Jisook Lee, Mount Holyoke College

"Yuja eh Pyungman"

- During the Second World War a considerable amount [sic] of women, 80-90% of whom were Korean, were drafted for sexual labor by the Japanese military. The term 'comfort women' which refers to these women, is a euphemism that not only hides the true nature of their roles, but helps to conceal how severely they were treated by the Japanese. Why has such a peaceful sounding term been chosen to represent a fantastically horrid and disgusting role that was forced unto these women? Even the term 'comfort station' (where the women comforted Japanese soldiers and officers) is a euphemism for the hell in which these women lived.

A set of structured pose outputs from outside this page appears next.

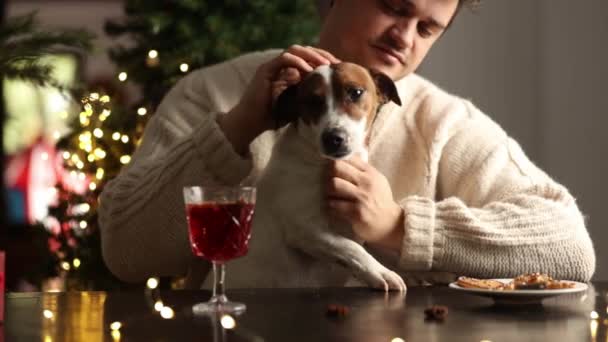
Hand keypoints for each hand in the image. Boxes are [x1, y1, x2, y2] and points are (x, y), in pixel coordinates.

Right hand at [218, 45, 339, 154]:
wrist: (250, 123)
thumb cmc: (273, 117)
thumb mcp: (298, 104)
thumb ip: (310, 95)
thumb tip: (331, 93)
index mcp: (289, 71)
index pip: (310, 58)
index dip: (325, 61)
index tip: (340, 69)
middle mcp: (281, 65)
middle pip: (305, 50)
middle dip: (322, 55)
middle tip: (336, 64)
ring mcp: (272, 66)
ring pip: (295, 50)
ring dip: (312, 55)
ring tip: (326, 65)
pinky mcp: (265, 70)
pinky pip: (284, 58)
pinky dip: (298, 62)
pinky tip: (309, 70)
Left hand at [325, 156, 403, 249]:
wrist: (389, 223)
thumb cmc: (380, 201)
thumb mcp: (377, 181)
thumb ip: (363, 170)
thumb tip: (347, 157)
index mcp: (370, 173)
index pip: (348, 158)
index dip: (336, 160)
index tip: (330, 166)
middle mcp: (366, 183)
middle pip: (337, 167)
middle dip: (328, 173)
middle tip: (327, 180)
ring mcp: (361, 198)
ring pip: (333, 185)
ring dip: (328, 190)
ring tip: (331, 195)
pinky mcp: (356, 212)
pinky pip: (334, 204)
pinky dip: (330, 205)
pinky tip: (334, 207)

Although former wianbus ('comfort women') have begun to voice their stories and fight back in the early 1990s, there are hundreds and thousands of women whose lives were taken before they could tell their stories. Death takes lives, and in return it gives silence. And sometimes, even in life - there is silence.

Yuja eh Pyungman which means in Korean "A Woman's Comfort", revolves around the rape of a young Korean-America woman. She struggles to forget this disturbing part of her life, but one night she begins to receive visits by ghosts of former Korean wianbus. Through the wianbus the young woman learns that as long as she lives in silence, she is continuously being raped - not of her body, but her soul and her voice.

Sejal Shah, UMass Amherst

"Against Explanation: 'Mary, Staring at Me'"

- My fiction explores intersections and questions of culture, place, and identity. I am interested in how the children of immigrants, as many Amerians are (and I am), imagine and tell their stories. In my writing, I am concerned with how people read each others' ethnicity, and how characters negotiate the liminal space between cultures. Writing for an American audience without translating experience . . . how do we represent prespective and ethnic identity without explaining it? How does living in the gap between two languages inform the writing of 'hyphenated' Americans?

Penny Trieu, writer, Mount Holyoke College

and Jesus Maclean, director, Umass Amherst

(with Uyen Nguyen, Trang Pham, Kristina Tolentino, Thang Vo)

"Dancers in the Night Country"

- This play is our attempt to explore one aspect of the Asian American identity. What does it mean to be an Asian American? What does it mean to be raised in a land where your parents see the danger of your becoming too 'Americanized' as an every day occurence? Who are you responsible to? Yourself? Your parents? And how can we group these answers and create these identities to such an extent that we are happy with ourselves? As always, there are more questions than there can ever be answers.